What you have to do - Please reproduce the data below exactly, from the first line through the line containing "zaprezentował się lokalny", and leave every later line out.

——

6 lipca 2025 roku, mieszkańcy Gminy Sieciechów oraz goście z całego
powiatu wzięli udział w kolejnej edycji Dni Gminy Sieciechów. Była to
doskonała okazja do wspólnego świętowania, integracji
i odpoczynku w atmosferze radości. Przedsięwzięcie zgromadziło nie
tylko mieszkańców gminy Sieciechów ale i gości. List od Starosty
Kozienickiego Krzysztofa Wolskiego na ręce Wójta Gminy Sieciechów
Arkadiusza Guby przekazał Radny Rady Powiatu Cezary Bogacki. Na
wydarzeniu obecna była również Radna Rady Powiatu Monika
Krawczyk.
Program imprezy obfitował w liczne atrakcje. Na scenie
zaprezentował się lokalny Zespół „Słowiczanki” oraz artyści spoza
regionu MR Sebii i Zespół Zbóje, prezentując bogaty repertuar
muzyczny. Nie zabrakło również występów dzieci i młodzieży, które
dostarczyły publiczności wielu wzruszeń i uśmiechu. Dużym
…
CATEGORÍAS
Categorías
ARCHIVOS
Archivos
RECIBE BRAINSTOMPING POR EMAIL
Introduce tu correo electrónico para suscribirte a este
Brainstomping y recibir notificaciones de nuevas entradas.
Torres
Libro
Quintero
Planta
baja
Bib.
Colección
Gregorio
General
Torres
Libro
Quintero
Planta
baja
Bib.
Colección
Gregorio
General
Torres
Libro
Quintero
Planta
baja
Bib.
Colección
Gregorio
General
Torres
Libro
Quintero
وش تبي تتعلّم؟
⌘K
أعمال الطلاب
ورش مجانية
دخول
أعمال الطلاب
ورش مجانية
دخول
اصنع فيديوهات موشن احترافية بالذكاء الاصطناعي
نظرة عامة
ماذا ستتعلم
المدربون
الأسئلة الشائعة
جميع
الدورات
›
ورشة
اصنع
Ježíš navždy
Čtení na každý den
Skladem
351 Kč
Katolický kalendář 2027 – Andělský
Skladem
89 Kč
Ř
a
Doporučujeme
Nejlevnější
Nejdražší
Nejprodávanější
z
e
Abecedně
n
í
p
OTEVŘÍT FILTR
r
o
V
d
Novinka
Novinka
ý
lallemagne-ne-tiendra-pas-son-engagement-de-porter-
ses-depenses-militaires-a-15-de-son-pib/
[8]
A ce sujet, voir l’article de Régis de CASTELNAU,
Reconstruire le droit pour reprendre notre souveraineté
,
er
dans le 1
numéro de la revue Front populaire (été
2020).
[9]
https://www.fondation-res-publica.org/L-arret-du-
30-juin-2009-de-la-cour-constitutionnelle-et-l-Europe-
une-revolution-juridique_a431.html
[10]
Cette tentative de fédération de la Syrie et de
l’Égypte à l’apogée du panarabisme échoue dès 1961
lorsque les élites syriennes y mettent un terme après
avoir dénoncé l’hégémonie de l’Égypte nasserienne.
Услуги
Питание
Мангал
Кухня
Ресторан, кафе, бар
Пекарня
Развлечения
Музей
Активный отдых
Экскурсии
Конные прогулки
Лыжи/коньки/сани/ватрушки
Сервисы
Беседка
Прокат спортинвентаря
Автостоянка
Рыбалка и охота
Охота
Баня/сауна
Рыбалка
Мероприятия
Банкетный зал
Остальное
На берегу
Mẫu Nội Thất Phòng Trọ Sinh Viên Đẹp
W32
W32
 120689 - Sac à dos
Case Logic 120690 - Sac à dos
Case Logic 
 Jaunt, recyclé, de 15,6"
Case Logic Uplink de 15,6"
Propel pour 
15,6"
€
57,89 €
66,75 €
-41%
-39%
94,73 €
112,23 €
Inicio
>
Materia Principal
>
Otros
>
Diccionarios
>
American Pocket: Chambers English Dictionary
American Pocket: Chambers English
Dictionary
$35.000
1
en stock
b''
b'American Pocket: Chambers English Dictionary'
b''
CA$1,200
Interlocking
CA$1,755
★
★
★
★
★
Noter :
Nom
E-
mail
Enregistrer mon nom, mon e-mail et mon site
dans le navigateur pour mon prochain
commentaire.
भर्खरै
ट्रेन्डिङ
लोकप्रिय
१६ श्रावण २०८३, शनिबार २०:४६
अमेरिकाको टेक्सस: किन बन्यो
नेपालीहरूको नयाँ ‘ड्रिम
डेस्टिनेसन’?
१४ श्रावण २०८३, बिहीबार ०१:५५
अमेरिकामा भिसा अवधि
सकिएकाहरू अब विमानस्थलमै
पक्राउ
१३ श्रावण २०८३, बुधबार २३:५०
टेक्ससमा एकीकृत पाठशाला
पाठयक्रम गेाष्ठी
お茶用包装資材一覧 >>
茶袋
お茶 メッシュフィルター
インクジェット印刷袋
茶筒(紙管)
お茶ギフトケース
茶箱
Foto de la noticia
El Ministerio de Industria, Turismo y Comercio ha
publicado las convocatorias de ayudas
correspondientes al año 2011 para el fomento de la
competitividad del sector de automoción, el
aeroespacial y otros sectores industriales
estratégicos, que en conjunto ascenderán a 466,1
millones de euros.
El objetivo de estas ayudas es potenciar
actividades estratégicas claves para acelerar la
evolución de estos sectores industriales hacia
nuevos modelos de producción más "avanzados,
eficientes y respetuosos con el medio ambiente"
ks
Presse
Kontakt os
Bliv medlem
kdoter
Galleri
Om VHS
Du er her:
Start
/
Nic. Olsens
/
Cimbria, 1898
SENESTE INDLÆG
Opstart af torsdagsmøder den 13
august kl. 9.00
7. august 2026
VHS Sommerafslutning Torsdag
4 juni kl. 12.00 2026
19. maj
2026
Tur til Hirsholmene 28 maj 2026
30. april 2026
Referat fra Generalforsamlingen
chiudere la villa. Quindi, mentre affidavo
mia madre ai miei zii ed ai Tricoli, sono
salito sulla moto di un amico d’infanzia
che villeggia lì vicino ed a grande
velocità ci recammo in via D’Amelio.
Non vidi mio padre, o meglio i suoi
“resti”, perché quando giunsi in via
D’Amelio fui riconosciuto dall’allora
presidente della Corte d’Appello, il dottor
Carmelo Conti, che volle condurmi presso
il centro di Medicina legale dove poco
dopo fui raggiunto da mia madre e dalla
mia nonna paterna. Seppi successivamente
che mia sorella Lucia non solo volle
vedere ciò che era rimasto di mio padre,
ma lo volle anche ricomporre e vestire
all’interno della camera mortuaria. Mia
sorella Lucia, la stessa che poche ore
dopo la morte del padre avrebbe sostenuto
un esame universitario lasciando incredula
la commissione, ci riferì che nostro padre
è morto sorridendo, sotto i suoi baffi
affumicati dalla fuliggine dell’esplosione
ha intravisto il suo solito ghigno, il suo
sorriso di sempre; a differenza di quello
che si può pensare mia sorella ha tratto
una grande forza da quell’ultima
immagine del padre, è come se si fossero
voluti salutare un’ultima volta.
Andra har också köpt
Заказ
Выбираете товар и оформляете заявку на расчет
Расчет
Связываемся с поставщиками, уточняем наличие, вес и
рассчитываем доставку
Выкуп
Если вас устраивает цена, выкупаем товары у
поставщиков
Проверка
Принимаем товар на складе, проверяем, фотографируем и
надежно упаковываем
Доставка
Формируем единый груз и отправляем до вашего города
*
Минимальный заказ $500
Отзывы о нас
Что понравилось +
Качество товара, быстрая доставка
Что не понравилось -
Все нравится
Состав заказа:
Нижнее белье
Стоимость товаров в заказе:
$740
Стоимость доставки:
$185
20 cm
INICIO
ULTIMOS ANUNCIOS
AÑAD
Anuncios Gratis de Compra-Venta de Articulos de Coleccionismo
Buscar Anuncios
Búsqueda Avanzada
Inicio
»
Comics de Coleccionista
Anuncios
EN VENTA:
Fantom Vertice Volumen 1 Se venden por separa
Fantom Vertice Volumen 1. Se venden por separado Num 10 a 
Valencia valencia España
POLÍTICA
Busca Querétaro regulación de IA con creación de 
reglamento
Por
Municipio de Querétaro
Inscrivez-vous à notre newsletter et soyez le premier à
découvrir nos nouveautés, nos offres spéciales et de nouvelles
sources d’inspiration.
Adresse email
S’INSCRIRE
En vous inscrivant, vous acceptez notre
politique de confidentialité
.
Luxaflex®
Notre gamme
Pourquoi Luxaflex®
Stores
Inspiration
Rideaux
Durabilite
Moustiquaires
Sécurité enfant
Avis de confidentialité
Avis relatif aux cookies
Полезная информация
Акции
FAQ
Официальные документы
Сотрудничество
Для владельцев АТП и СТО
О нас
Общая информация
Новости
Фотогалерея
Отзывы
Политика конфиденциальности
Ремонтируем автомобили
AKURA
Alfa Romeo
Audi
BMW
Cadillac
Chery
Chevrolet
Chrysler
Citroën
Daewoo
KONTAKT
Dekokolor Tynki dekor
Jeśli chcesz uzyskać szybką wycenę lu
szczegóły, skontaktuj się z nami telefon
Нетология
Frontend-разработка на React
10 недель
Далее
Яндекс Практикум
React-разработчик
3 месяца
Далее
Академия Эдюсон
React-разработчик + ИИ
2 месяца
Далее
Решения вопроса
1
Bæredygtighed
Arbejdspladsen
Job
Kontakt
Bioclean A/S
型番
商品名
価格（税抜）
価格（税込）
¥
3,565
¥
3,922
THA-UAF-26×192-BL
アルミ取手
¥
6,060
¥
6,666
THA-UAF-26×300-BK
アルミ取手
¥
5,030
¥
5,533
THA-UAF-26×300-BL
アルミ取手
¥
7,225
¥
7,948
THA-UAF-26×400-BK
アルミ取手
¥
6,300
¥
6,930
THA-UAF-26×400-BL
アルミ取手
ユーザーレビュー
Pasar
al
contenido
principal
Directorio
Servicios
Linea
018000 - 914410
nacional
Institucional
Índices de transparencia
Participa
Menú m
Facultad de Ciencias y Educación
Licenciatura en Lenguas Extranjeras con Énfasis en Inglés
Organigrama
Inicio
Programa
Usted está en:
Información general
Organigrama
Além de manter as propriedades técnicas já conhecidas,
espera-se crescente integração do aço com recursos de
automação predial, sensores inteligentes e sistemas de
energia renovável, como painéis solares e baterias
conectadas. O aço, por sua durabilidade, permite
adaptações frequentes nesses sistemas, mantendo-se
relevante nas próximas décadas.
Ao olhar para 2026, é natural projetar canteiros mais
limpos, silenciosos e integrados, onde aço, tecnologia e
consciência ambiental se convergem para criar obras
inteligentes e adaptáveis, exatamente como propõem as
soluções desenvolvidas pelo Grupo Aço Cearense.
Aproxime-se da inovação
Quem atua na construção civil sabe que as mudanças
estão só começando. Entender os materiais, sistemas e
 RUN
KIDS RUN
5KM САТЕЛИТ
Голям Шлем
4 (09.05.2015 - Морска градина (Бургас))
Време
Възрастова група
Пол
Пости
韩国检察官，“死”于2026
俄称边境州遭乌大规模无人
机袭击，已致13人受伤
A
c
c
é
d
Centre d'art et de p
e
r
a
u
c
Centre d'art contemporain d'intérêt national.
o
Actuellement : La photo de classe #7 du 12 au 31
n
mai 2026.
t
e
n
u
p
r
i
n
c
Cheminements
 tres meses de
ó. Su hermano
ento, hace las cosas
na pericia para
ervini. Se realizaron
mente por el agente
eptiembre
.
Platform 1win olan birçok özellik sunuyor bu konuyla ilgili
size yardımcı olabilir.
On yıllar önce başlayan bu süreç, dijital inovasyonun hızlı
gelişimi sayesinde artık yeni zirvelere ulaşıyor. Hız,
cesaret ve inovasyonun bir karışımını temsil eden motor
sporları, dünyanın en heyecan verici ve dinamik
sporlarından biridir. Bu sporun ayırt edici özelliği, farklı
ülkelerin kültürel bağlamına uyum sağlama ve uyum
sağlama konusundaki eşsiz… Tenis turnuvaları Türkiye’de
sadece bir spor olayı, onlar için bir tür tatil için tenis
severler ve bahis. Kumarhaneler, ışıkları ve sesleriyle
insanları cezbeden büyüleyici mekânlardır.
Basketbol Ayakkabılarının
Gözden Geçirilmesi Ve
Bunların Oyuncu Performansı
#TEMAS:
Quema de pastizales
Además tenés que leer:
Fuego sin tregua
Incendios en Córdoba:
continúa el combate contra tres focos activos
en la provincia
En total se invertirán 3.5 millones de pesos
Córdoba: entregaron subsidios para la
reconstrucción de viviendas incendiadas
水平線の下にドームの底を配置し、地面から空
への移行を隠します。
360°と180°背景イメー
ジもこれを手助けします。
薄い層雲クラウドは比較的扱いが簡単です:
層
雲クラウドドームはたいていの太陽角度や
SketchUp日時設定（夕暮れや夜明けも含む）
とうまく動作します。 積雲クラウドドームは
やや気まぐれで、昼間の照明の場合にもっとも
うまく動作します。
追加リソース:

——

Answer section -
6 lipca 2025 roku, mieszkańcy Gminy Sieciechów oraz goście z całego
powiatu wzięli udział w kolejnej edycji Dni Gminy Sieciechów. Była to
doskonała okazja do wspólnego świętowania, integracji
i odpoczynku w atmosferze radości. Przedsięwzięcie zgromadziło nie
tylko mieszkańców gminy Sieciechów ale i gości. List od Starosty
Kozienickiego Krzysztofa Wolskiego na ręce Wójta Gminy Sieciechów
Arkadiusza Guby przekazał Radny Rady Powiatu Cezary Bogacki. Na
wydarzeniu obecna była również Radna Rady Powiatu Monika
Krawczyk.
Program imprezy obfitował w liczne atrakcje. Na scenie
zaprezentował się lokalny Zespół „Słowiczanki” oraz artyści spoza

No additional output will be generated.